Георгий вздрогнул и оглянулся. У ног его, под самой стеной, сидел Грицько.
– Слышал, – объяснил послушник, последнее время очень привязавшийся к Георгию, – как ты тихонько сам с собою говорил.
– Грицько, – Георгий присел с ним рядом, – не говори никому. Это у меня от хвори моей, от горячки… понимаешь?
Грицько утвердительно кивнул головой.
– Понимаю, – зашептал мальчик, – я и сам як в горячке… Побег бы до низу, до казаков… дали бы мне шаблюку добру, от я бы показал тем шляхтам…
– Ты ж монахом будешь, Грицько?
– Ну так что ж? За веру Христову, як те лыцари наши!..
– Ты храбрый, Грицько, – улыбнулся Георгий, – придет еще и твое время, а сейчас… помоги мне, браток!
– Як бог не поможет, что я зроблю? – тихо ответил мальчик.
Георгий осмотрелся. Вокруг никого не было видно.
– Достань мне, Грицько, одежду переодеться послушником.

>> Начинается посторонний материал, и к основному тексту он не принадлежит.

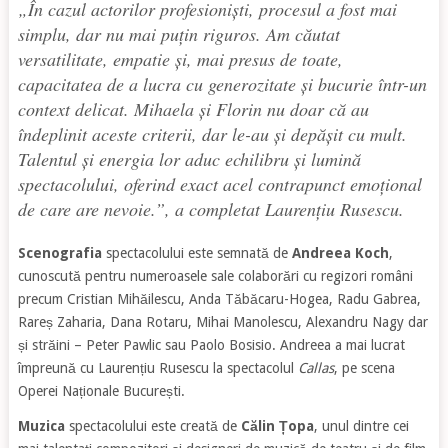
„În cazul actorilor profesioniști, procesul a fost mai
simplu, dar nu mai puțin riguros. Am căutat
versatilitate, empatie și, mai presus de toate,
capacitatea de a lucra cu generozitate și bucurie într-un
context delicat. Mihaela și Florin nu doar că au
îndeplinit aceste criterii, dar le-au și depășit cu mult.
Talentul și energia lor aduc echilibru și lumină
spectacolului, oferind exact acel contrapunct emoțional
de care are nevoie.”
, a completat Laurențiu Rusescu.
Scenografia
spectacolului este semnată de
Andreea Koch
,
cunoscută pentru numeroasele sale colaborări cu regizori români
precum Cristian Mihăilescu, Anda Tăbăcaru-Hogea, Radu Gabrea,
Rareș Zaharia, Dana Rotaru, Mihai Manolescu, Alexandru Nagy dar
și străini – Peter Pawlic sau Paolo Bosisio. Andreea a mai lucrat
împreună cu Laurențiu Rusescu la spectacolul
Callas
, pe scena
Operei Naționale București.
Muzica
spectacolului este creată de
Călin Țopa
, unul dintre cei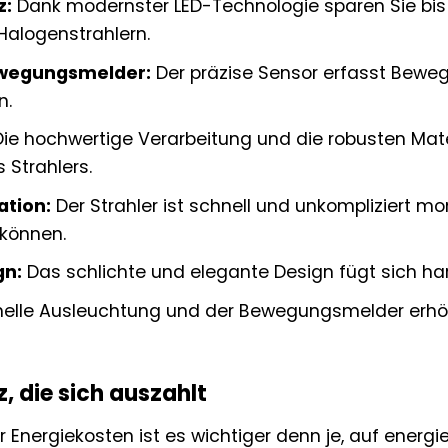
z:
Dank modernster LED-Technologie sparen Sie bis 
alogenstrahlern.
ewegungsmelder:
Der präzise Sensor erfasst Beweg
n.
ie hochwertige Verarbeitung und die robusten Mate
 Strahlers.
ation:
Der Strahler ist schnell und unkompliziert m
können.
gn:
Das schlichte und elegante Design fügt sich h
helle Ausleuchtung und der Bewegungsmelder erhöh
z, die sich auszahlt
r Energiekosten ist es wichtiger denn je, auf energ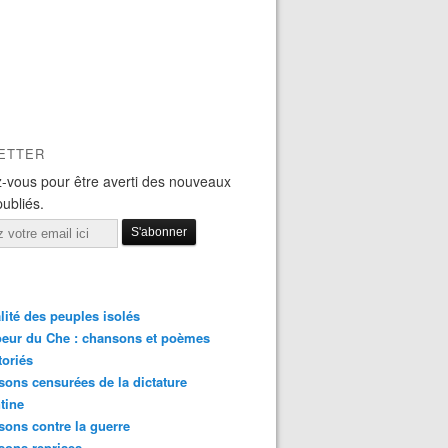
ETTER
-vous pour être averti des nouveaux
publiés.
lité des peuples isolés
eur du Che : chansons et poèmes
toriés
ons censurées de la dictature
tine
ons contre la guerre
sons reprises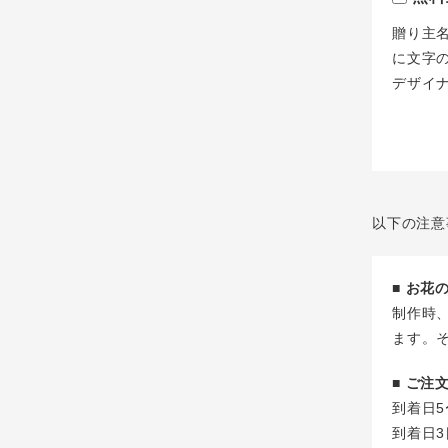
贈り主
に文字
デザイ
以下の注意
■ お
制作時
ます。
■ ご
到着日5
到着日3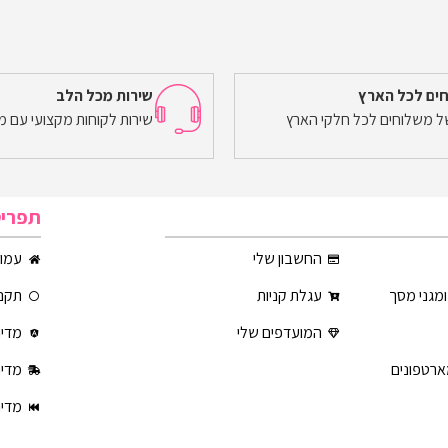
ים לכל הארץ
שירות מכל הלב
של משלוחים לכל חלקי הארץ
שירות לקוחות מקצועי עם מ
תפרי
החשבון שלי
עמוד
ומגני מסך
עגלת קניות
תקנו
המועדפים שלי
מדינ
ארטפונים
מדינ
מדינ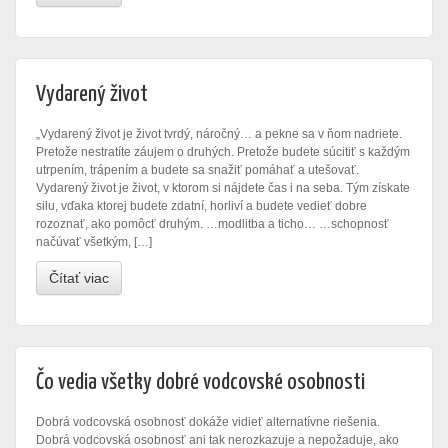
Vydarený život
„Vydarený život je život tvrdý, náročný… a pekne sa v ňom nadriete.
Pretože nestratíte záujem o druhých. Pretože budete súcitiť s každým
utrpením, trápením a budete sa snažiť pomáhať a utešovať.
Vydarený život je život, v ktorom si nájdete čas i na seba. Tým získate
silu, vďaka ktorej budete zdatní, horliví a budete vedieť dobre
rozoznať, ako pomôcť druhým. …modlitba a ticho… …schopnosť
načúvať všetkým, […]
Čítať viac
Čo vedia všetky dobré vodcovské osobnosti
Dobrá vodcovská osobnosť dokáže vidieť alternatívne riešenia.
Dobrá vodcovská osobnosť ani tak nerozkazuje a nepožaduje, ako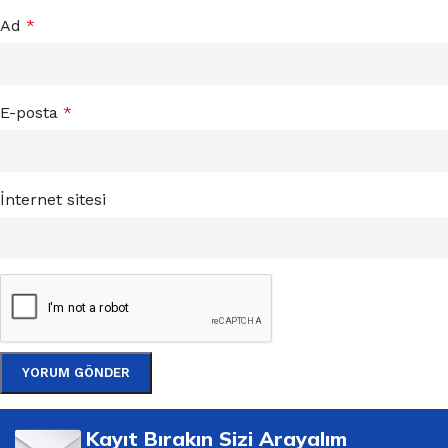
Ad
*
E-posta
*
İnternet sitesi
Kayıt Bırakın Sizi Arayalım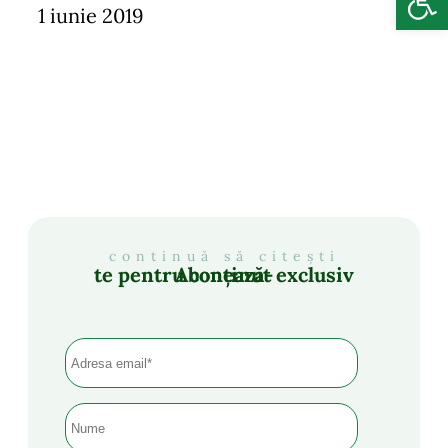
1 iunie 2019
continuă să citești
Abonează-te pentru conținut exclusiv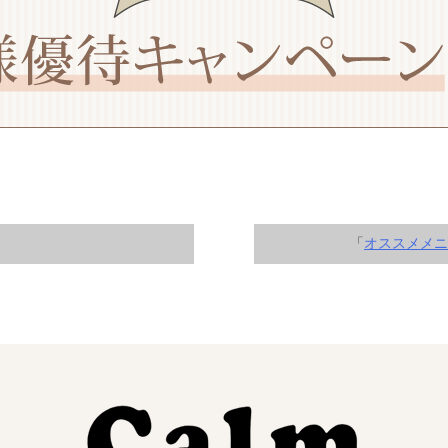
「
オススメメニ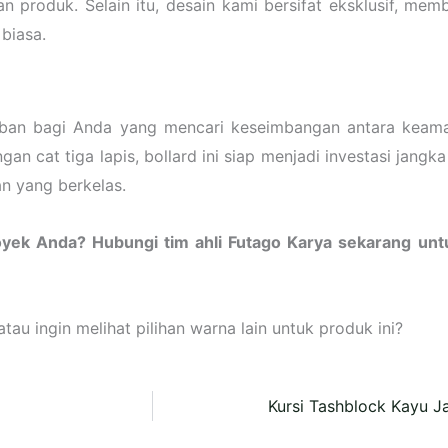
 produk. Selain itu, desain kami bersifat eksklusif, mem
biasa.
ban bagi Anda yang mencari keseimbangan antara keaman
an cat tiga lapis, bollard ini siap menjadi investasi jan
n yang berkelas.
oyek Anda? Hubungi tim ahli Futago Karya sekarang un
u ingin melihat pilihan warna lain untuk produk ini?
Kursi Tashblock Kayu Ja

Грицько посмотрел на Георгия, прикидывая, как будет выглядеть этот рослый человек в платье послушника. Мальчик чуть не рассмеялся, но быстро зажал рот рукой.
– Послушника за ворота не пустят, – таинственно зашептал он, – надо иноком, а то чернецом…
Возвращаясь к себе в келью, проходя мимо игуменской калитки, Георгий увидел, как игумен провожал какого-то не по-здешнему одетого гостя. Гость показался Георгию как будто знакомым, но калитка закрылась за ним, и Георгий не смог вспомнить, где он встречал этого человека.
Игумен поздравил Георгия с выздоровлением и позвал к себе на вечёру.
– Простите грешное мое любопытство, – осторожно сказал Георгий, когда вечера уже подходила к концу, – гость, которого вы сейчас проводили, будто б знаком мне.
– Вряд ли, сын мой. Вряд ли… – несколько насторожившись, ответил игумен. – Многих господь сотворил по подобию. Человек он не здешний и не из ваших краев.
– Откуда он?..
– Из Чехии, заезжий купец. Имени тебе его не открою, а кое-что сообщу. Только запомни, сие не для глагольства пустого, а для размышления.
Пребывая, как всегда после ужина, в миротворном состоянии духа, игумен рассказал, что купец этот чешский направлялся в Киев, да не доехал. Побоялся везти обоз в город. Остановился далеко на Днепре и по старому знакомству пришел в монастырь расспросить, своими новостями поделиться.
– Жалуется. Торговать, говорит, в нашей земле стало трудно.
Был под Минском, там неспокойно. Глинский у Борисова, московский Василий воеводу Шемячича ему в помощь прислал. Король им навстречу выступил. От дыма да пыли днем солнца не видно.
– Господи, – перекрестил игумен плаксивое лицо, – пошто не смиришь гордыню людскую? За грехи наши невинные муки имут… Кровь, аки воду речную, на земь выплескивают.
Глава XI
День, когда русские полки соединились с повстанцами, был наполнен всеобщим ликованием. Трудно было сдержать порывы буйной радости недавних подневольных хлопов, увидевших ратников московского государя.
Молчаливые и суровые полешуки разрушили парадный строй. Не слыша окриков своих командиров, они бросились на ряды авангарда, сжимали стрельцов в медвежьих объятиях, кололи друг друга щетинистыми усами, кричали, плакали и плясали.
Князя Василия Ивановича Шемячича, старого грозного воеводу, одним взглядом повергавшего в трепет своих воинов, ссадили с коня и на руках поднесли к князю Глинскому. Окруженные боевыми хоругвями, под радостный звон колоколов и восторженные крики народа Шемячич и Глинский трижды обнялись и по- братски облобызались.
С треском вылетели днища у бочек с медом и крепким пивом. Задымили костры, наполняя весенний воздух запахом жареной баранины, лука и медового варева.
До ночи не умолкали сурмы, волынки и хоровые воинственные песни.
Слово «брат» слышалось в каждом углу военного лагеря. Воины обменивались железными и деревянными нательными крестами, клялись на веки веков не щадить живота за брата, за единую веру, за русскую землю. Теперь и смерть не разлучит их!
Слепцы-лирники сложили новые песни. Про братьев московитян, про храбрых новогородцев, про больших воевод, что пришли освобождать землю Белой Руси.
– пели старцы в селах, при дороге, встречая и провожая ратников.
Певцы шли вслед за своими земляками. На привалах собирали вокруг себя усталых, изнуренных жарой, не привыкших к походам молодых воинов и седоусых московских стрельцов. Простыми словами прославляли их путь. Пели о том, чего уже не видели их потухшие очи, но что слышали уши и чуяло доброе крестьянское сердце.